また、有給休暇は70%以上の取得率を目指しており、平均取得率は現在では80%を超えているそうだ。残業時間もしっかり管理していて、2019年1月時点では月平均残業時間が14.83時間となっている。
「以前は、残業するのを前提に仕事のスケジュールを組んでいた時もありました。でも、そんな働き方はずっと続けられないですね。社員のメンタル面も心配ですし、楽しく働くという当社の考え方とは逆になってしまいますから」(羽田氏)
労働時間以外にも、さまざまな取り組みを10年ほど前から続けているという。1年ごとに目標を定め、その達成に向けて活動する。先ほどの教育委員会もそうだが、他にも労働環境を改善する安全衛生委員会、品質管理のQMS委員会、情報セキュリティのISMS委員会など、社内に委員会を発足してそれぞれの目標を定めている。
委員会活動に参加しているのは幹部やベテラン社員ばかりでなく、若手社員も登用している。若手の意見や考え方も尊重し、何事も若手と一緒に進めている風土のようだ。同社の社訓である『明るく・楽しく・面白く』を社員全員で実践するために、よりよい環境づくりを追求している。

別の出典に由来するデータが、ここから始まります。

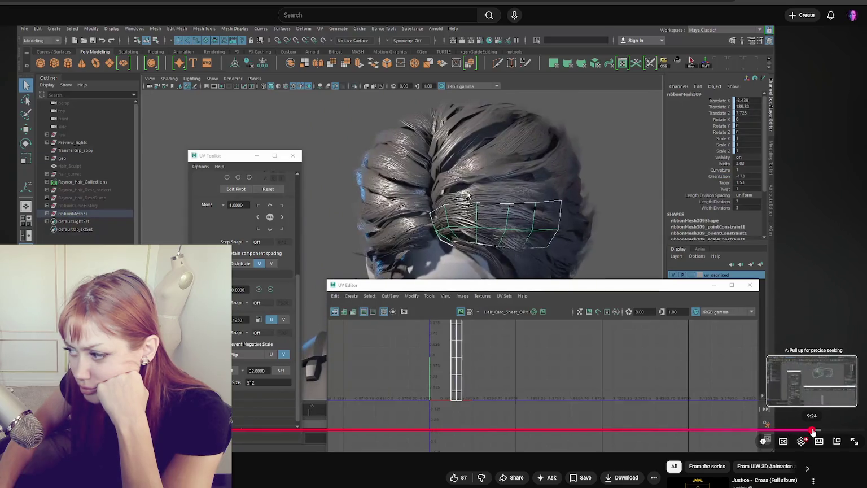
left_click(811, 430)
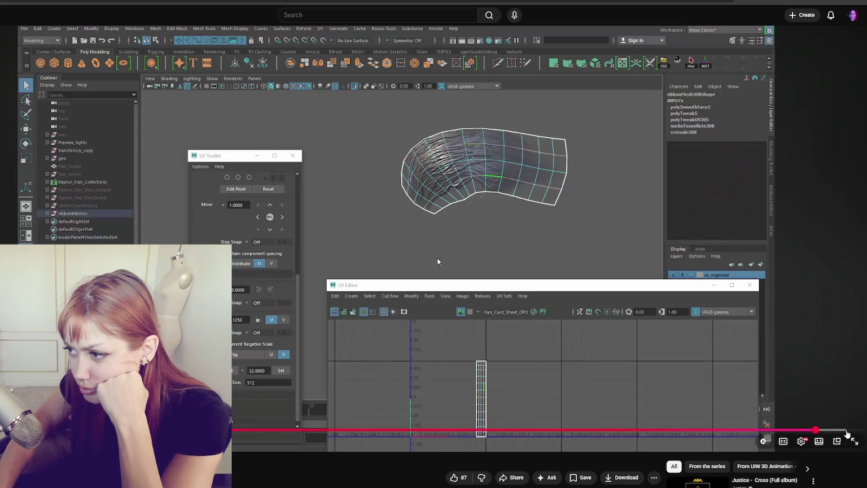
left_click(841, 431)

また、同社にはスポーツ好きなメンバーが多いのも特徴だ。部活動としてフットサル部があり、費用面は会社が負担しているそうだ。他にも、代表が趣味という登山を始め、テニス、ゴルフといったサークル活動もある。健康増進という一面もあるが、業務で関わりがなく普段はあまり会話がない社員同士の、コミュニケーションを図るための交流の場として活用している。
最後に今後のビジョンを伺った。
「これからも社会の変化を見ながら、成長分野に関わるシステム開発を進めていきたいですね。これまでの社会インフラもそうですが、どこの会社でもできる仕事だと価格競争になりますから、競争が起きにくい環境で仕事がしたいと考えています。これまでも見つけてきましたし、これからもそういう事業スタイルでやっていくつもりです」(羽田氏)
働きやすい環境の中で、自分の技術力や実力を高めたい、人々の生活に役立つ社会インフラのシステム開発に携わりたい、自由な裁量の中でさまざまな業務に挑戦したいという人にとって、同社は理想的な環境なのかもしれない。